Unlike several of the other readers, I don't think the book's shortcomings derive from being set in the US rather than India, because CBD has already shown that she can tell stunning American tales in her two short story collections. Rather, I think it's that she's in a transitional mode, reinventing herself as a writer on a different scope. You can see this in her use of more varied and sophisticated techniques--five narrators (one of them omniscent) give the story a very different, less intimate texture than Sister of My Heart. Other voices crowd in through letters from India and assignments from Anju's creative writing class. CBD's authorial gaze spirals outward to take in the expanse of the city and the San Francisco bay area, the larger world that swirls around her characters. She makes pointed reference to ongoing world events, and tries (rather clumsily) to weave the OJ Simpson trial into her plot. On the whole, her voice is more experimental and self-conscious in its address to the reader. Some of these features I loved (particularly the last chapter told in Lalit's voice) and others I found distracting, but on most of them I reserve judgment. I think they'll work better in her next book.

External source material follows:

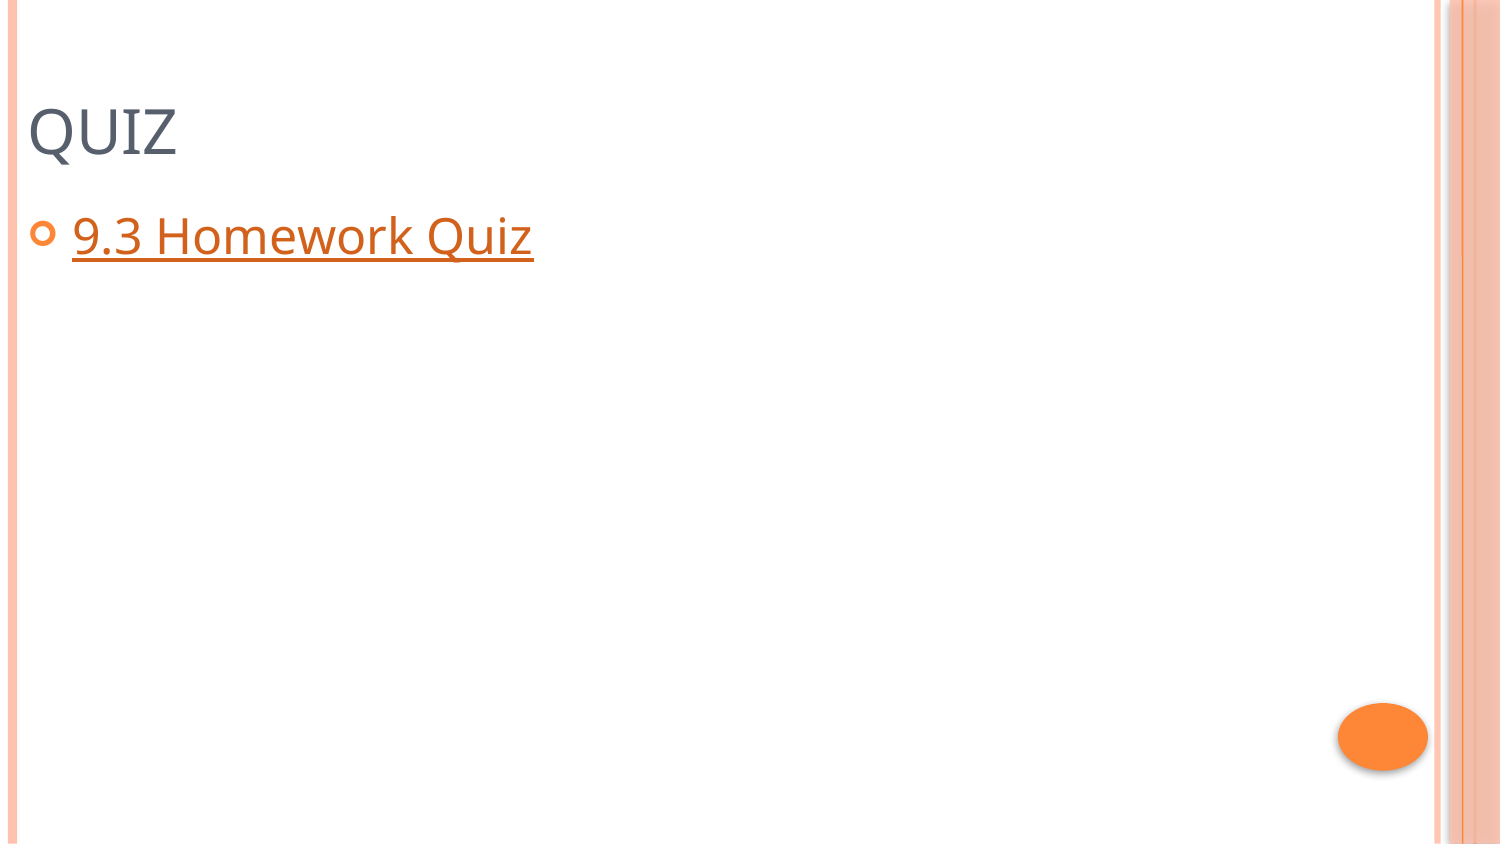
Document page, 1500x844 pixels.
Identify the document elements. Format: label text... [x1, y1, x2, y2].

title Quiz [12, 33, 1375, 175]
list 9.3 Homework Quiz [12, 196, 1375, 797]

In summary, I wouldn't recommend the book to anyone who isn't already a Divakaruni fan; Sister of My Heart needs no sequel. I would and do, however, encourage anyone to encounter this talented author through her short stories, collected in Arranged Marriage and (my personal favorite of all her books) The Unknown Errors in Her Lives. And I await her next book with curiosity, eager to see how she grows into her new skin.

Rating: 2 stars
Summary: Victorian melodrama in a sari
Review: In the typical Victorian potboiler, the bad temptress repents, rejects her sexuality and ends up either dead, or humbled and living in a convent. Fast forward to the United States in the present-day and you have The Vine of Desire. This novel features stock characters (with an Indian patina) and a cliched plot. The writing alternately gushes and stammers. The female characters have three dimensional moments but the male characters are one-dimensional cardboard.

Rating: 1 stars
Summary: Not even worth borrowing from the library
Review: Poorly edited without the strong sense of emotion that normally pervades Chitra Divakaruni's writing. This book was extremely disappointing, and I couldn't even finish it.

Sister of My Heart and Arranged Marraiges were absolutely stunning works. Please don't read this one.